Marmara Denizi'nin çeşitli noktalarında görülen deniz salyası, şubattan bu yana etkisini sürdürüyor.

İstanbul'un yanı sıra Yalova ve İzmit'teki kıyılar ile Bandırma Körfezi ve Bursa Mudanya sahilinde görülen deniz salyası, Tekirdağ'da balıkçıların avlanmaya ara vermesine neden oldu.

Ege Üniversitesi Su Ürünleri Fakültesi Dekanı Prof. Dr. Uğur Sunlu, aşırı alg çoğalması veya alg patlaması denilen olayın, göllerde, yüzlerce yıllık süreçte yaşlanmaya bağlı görülen doğal bir olay olduğunu söyledi.

Sunlu, ancak deniz ve okyanuslardaki aşırı alg çoğalmasının "doğal bir süreç" olarak görülmemesi gerektiğini vurguladı.

Alglerin suda bulunduğunu ancak aşırı çoğalmaları için bazı etkenler olduğunu anlatan Sunlu, bunlardan birinin azot, fosfat, karbon gibi besleyici etkenlerin aşırı artması, diğerinin de su sıcaklığı, güneş ışığı miktarı, rüzgar gibi çevresel faktörler olduğunu kaydetti.

Prof. Dr. Sunlu, besleyici etkenlerin, denize ulaşan arıtılmamış sularla çoğaldığını belirterek, "Suyu arıtarak bu faktörü kontrol edebiliriz. Çevresel faktörleri kontrol etme gücümüz yok. İnsanlık olarak yapabileceğimiz şey besleyici elementlerin suya geçişini azaltmak.

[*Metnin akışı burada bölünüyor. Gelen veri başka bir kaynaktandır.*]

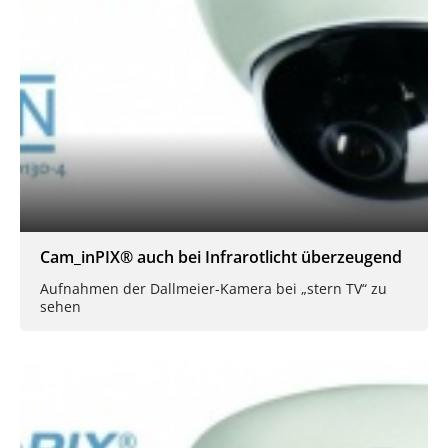
Cam_inPIX® auch bei Infrarotlicht überzeugend
Aufnahmen der Dallmeier-Kamera bei „stern TV“ zu
sehen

Denize ulaşacak sular arıtılmalı." diye konuştu.

Marmara Denizi'nin iç deniz olduğunu ve su deşarjlarından çok etkilediğini kaydeden Sunlu, orada görülen deniz salyalarına ilişkin "Bu kesinlikle biyolojik kirlenme türü." dedi.

Sunlu, iç deniz Marmara'ya arıtılmadan gelen evsel, tarımsal faaliyet kaynaklı suların besleyici etken olduğunu vurgulayarak, "Algler de çevresel faktörlerin, yani sıcaklığın, ışığın, rüzgarın uygun olduğu her ortamda çoğalabiliyor. Artık mevsimsel bir konu değil, uygun koşulları bulduğu her mevsimde çoğalabiliyor." ifadelerini kullandı.

Küresel ısınmaya bağlı olarak deniz yüzeyi su sıcaklığının yükselmesiyle sudaki biyolojik faaliyetlerin arttığını belirten Sunlu, ayrıca sele neden olan ani kuvvetli yağışlarla da besleyici etkenlerin denizlere ulaşabildiğini söyledi.

Sunlu, aşırı alg çoğalmasının insan sağlığına zarar verebileceğini, balıkçılığı etkilemesi nedeniyle ekonomik, kirlilik nedeniyle de turizm açısından olumsuzluklara yol açabileceğini kaydetti.

"Esas problem denizin kirli olması"

Sulardaki doğal yaşam üzerine çalışmalar yürüten emekli öğretim üyesi, Türkiye Tabiatını Koruma Derneği Bilim Danışmanı Erol Kesici de Marmara'daki salyalaşmanın kirliliğe bağlı alg patlamasıyla oluştuğunu söyledi.

Alglerin bütün sularda bulunan faydalı bir organizma olduğunu anlatan Kesici, ancak aşırı çoğaldıklarında tehlikeli hale geldiğini vurguladı.

Özellikle durgun sularda havaların ısınmasıyla alglerin çoğalmak için uygun ortam bulduğunu dile getiren Kesici, şu ifadeleri kullandı:

"Aşırı şekilde çoğalarak koloni oluştururlar, müsilaja neden olurlar ve yüzeye vururlar. Yüzeye vuranların büyük kısmı ölür ve toksik madde yayar. Bunlar kokuya neden olur. Yani Marmara'da gördüğümüz, biyokimyasal bir olaydır. Bunlar salyalaşmış vaziyetteyken mutlak suretle toplanmalı. Kirlilikten doğan salyalar, yeni kirliliğe neden oluyor. Genelde bu olay havaların ısınması ve suların dingin olmasıyla gözükür. Kirlilikle mevsim tanımaz hale geldi. İklimin ve başka şeylerin etkisi var ama onların etkisi yüzde 1. Esas problem denizin kirli olması. Marmara'da özellikle kıyıya yakın alanlarda dip temizliği yapılması gerekir."